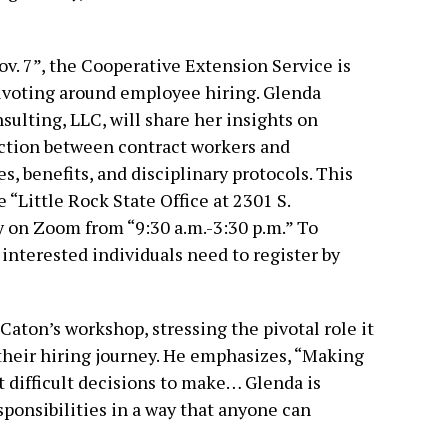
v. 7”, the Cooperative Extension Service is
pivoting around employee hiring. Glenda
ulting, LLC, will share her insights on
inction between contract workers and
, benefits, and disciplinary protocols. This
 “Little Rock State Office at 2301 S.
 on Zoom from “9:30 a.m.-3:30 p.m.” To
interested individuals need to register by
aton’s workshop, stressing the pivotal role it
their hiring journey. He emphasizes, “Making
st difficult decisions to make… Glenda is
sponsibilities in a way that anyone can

--

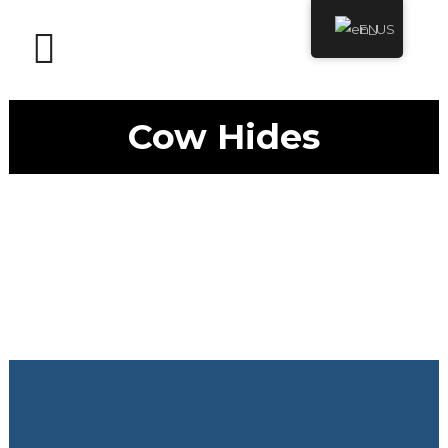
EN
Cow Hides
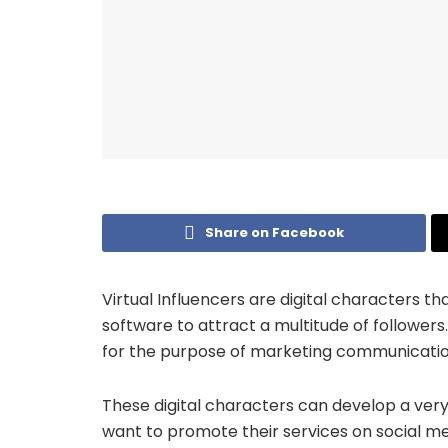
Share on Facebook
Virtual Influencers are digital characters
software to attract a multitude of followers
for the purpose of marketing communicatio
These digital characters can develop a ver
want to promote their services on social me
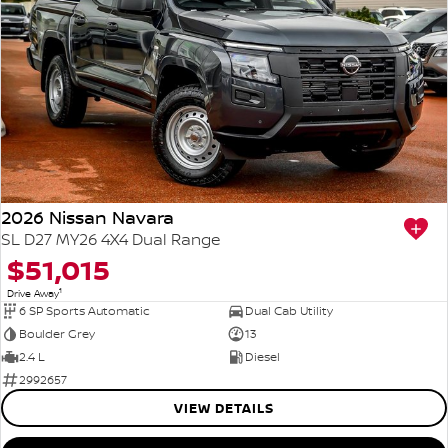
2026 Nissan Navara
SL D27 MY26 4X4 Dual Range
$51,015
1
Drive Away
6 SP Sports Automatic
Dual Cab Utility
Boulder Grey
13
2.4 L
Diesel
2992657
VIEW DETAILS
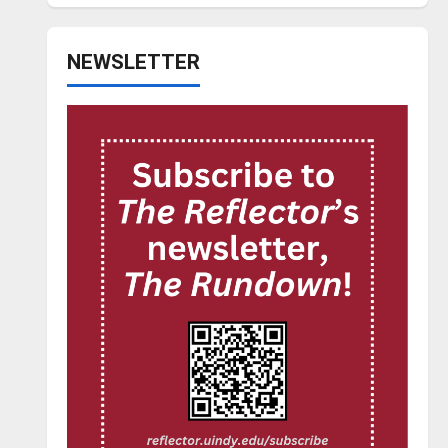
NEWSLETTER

--

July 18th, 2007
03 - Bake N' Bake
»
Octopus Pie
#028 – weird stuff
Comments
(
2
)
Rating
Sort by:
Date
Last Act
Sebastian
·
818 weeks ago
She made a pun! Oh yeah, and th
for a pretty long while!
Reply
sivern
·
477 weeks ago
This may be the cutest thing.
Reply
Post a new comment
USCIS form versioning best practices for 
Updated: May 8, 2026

● **Your instructions**
Please render the lines starting with the line containing "Extension Service is" and going on through the line containing "sponsibilities in a way that anyone can" as a JSON list of strings, one string per line, with blank lines omitted.

● **The completed task**
[
  "v. 7”, the Cooperative Extension Service is",
  "pivoting around employee hiring. Glenda",
  "ulting, LLC, will share her insights on",
  "inction between contract workers and",
  ", benefits, and disciplinary protocols. This",
  " “Little Rock State Office at 2301 S.",
  " on Zoom from “9:30 a.m.-3:30 p.m.” To",
  "interested individuals need to register by",
  "aton’s workshop, stressing the pivotal role it",
  "their hiring journey. He emphasizes, “Making",
  "st difficult decisions to make… Glenda is",
  "sponsibilities in a way that anyone can"
]